Le parrocchie dopo il Covid
Cosa accadrà nelle parrocchie dopo il Covid? Si cercherà forse di “riportare indietro le lancette dell’orologio della storia” come fecero le potenze della Restaurazione riunite nel Congresso di Vienna del 1814-15? Oppure si prenderà atto delle tendenze che la pandemia non ha fatto altro che accelerare? Sono interrogativi che circolano già dal periodo post lockdown nel variegato mondo cattolico. Lo storico delle religioni statunitense Philip Jenkins afferma che, in seguito a pandemie e periodi di crisi, come le epidemie del III sec. nell’Impero Romano, la Grande Depressione dopo il crollo di Wall Street del 1929 o, più recentemente, la crisi economica del 2007-2008, le istituzioni religiose più tradizionali hanno subito un forte indebolimento a favore di fedi più giovani. Se pensiamo che in Italia e in buona parte dell’Europa centro-occidentale la chiesa cattolica è l’istituzione religiosa più antica, occorre quanto meno riflettere su ciò che sta accadendo. La pandemia ha spazzato via prassi consolidate nelle nostre parrocchie: i percorsi di catechesi dei fanciulli e degli adolescenti con attività in presenza seguono l’andamento della curva pandemica; gli incontri di gruppi, movimenti e associazioni laicali adesso vengono frequentati da un numero ridotto di persone; difficilissimo organizzare ritiri spirituali e pellegrinaggi; è un azzardo vivere momenti ricreativi, di fraternità, gite che, oltre a costituire momenti di socializzazione, contribuiscono a cementare lo spirito comunitario. Alle stesse celebrazioni liturgiche partecipano pochi fedeli: numerosi anziani ormai “sentono la Messa” in televisione, molti giovani, quelli che più di altri hanno sentito il peso dell’isolamento cui siamo stati sottoposti, si sono allontanati. Insomma, la pandemia sembra aver dato un durissimo colpo a un tessuto già sfaldato che si è ulteriormente lacerato, che è diventato sempre più “liquido”. Eppure in molte parrocchie sono state sperimentate nuove forme di comunicazione. In numerose comunità ormai vengono usati whatsapp, l’email, Facebook. In tante diocesi e parrocchie sono state organizzate dirette con emittenti TV locali o in streaming. Innumerevoli sono anche le attività on line, mediante varie piattaforme, finalizzate a far mantenere uno spirito di appartenenza a una comunità. Di recente molte attività in presenza sono, pur faticosamente, ripartite. Insomma, tante comunità stanno dimostrando una notevole capacità di resilienza.
A ulteriore supporto di previsioni ottimistiche, si potrebbe affermare che ogni parrocchia è impermeabile alle difficoltà causate dal Covid-19, perché tra le persone c’è un legame superiore di tipo spirituale che unisce i fedeli al loro pastore. Ma, ad una attenta lettura della realtà, quante sono le parrocchie in cui lo spirito comunitario è così forte da resistere all’urto dell’allentamento dei legami sociali? Forse i cristiani diventeranno davvero un “piccolo gregge”, come affermava Paolo VI, richiamando il Vangelo di Luca. In tal caso, come ridefinire le rispettive responsabilità di sacerdoti e laici?
Occorrerebbe interrogarsi, fare discernimento, soprattutto nell’attraversamento di tale crisi epocale: ci sarà un prima e un dopo il Covid-19 anche per le nostre comunità parrocchiali.

DATI REGISTRATI -
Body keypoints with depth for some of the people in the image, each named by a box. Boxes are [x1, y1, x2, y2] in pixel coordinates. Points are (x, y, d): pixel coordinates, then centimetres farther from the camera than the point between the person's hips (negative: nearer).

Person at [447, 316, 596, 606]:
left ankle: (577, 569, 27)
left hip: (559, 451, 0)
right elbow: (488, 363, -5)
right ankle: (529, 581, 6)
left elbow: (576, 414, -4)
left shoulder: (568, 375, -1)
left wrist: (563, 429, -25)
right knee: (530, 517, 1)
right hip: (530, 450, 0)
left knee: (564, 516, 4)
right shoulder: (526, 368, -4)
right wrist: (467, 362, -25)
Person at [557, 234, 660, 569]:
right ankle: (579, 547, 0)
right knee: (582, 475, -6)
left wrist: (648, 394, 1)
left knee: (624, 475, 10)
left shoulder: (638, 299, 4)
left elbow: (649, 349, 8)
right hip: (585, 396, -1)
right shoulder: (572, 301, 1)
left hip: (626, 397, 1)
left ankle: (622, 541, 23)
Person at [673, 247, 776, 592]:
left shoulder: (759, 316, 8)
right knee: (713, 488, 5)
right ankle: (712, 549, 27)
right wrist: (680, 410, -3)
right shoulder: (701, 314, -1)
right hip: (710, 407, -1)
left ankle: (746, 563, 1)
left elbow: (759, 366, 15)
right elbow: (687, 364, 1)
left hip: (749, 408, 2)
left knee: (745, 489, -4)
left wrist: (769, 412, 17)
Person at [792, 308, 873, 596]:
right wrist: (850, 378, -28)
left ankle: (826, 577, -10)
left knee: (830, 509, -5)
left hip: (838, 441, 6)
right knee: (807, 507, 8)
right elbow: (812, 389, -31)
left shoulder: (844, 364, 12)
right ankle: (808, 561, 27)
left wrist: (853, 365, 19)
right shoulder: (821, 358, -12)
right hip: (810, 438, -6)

CONSEGNE DELL'ESERCIZIO -
1. Rispondi a queste domande sul testo sulle parrocchie dopo il Covid:
(a) Come si chiama lo storico delle religioni citato e di che nazionalità è?
(b) Quali mezzi di comunicazione vengono ormai usati in numerose comunità?
(c) Chi affermava che i cristiani sarebbero forse diventati un "piccolo gregge"?
2. Riporta fedelmente la parte del testo sulle parrocchie dopo il Covid che si apre con le parole contenenti "A ulteriore supporto" e si chiude con "sacerdoti e laici?".
I dati registrati provengono da un'altra fonte.

RISPOSTE ATTESE -
1.
(a) Si chiama Philip Jenkins ed è statunitense.
(b) Whatsapp, l'email e Facebook.
(c) Paolo VI, richiamando il Vangelo di Luca.

2.
A ulteriore supporto di previsioni ottimistiche, si potrebbe affermare che ogni parrocchia è impermeabile alle difficoltà causate dal Covid-19, perché tra le persone c’è un legame superiore di tipo spirituale che unisce i fedeli al loro pastore. Ma, ad una attenta lettura della realtà, quante sono le parrocchie in cui lo spirito comunitario è così forte da resistere all’urto dell’allentamento dei legami sociali? Forse i cristiani diventeranno davvero un “piccolo gregge”, come affermava Paolo VI, richiamando il Vangelo di Luca. In tal caso, come ridefinire le rispettive responsabilità di sacerdoti e laici?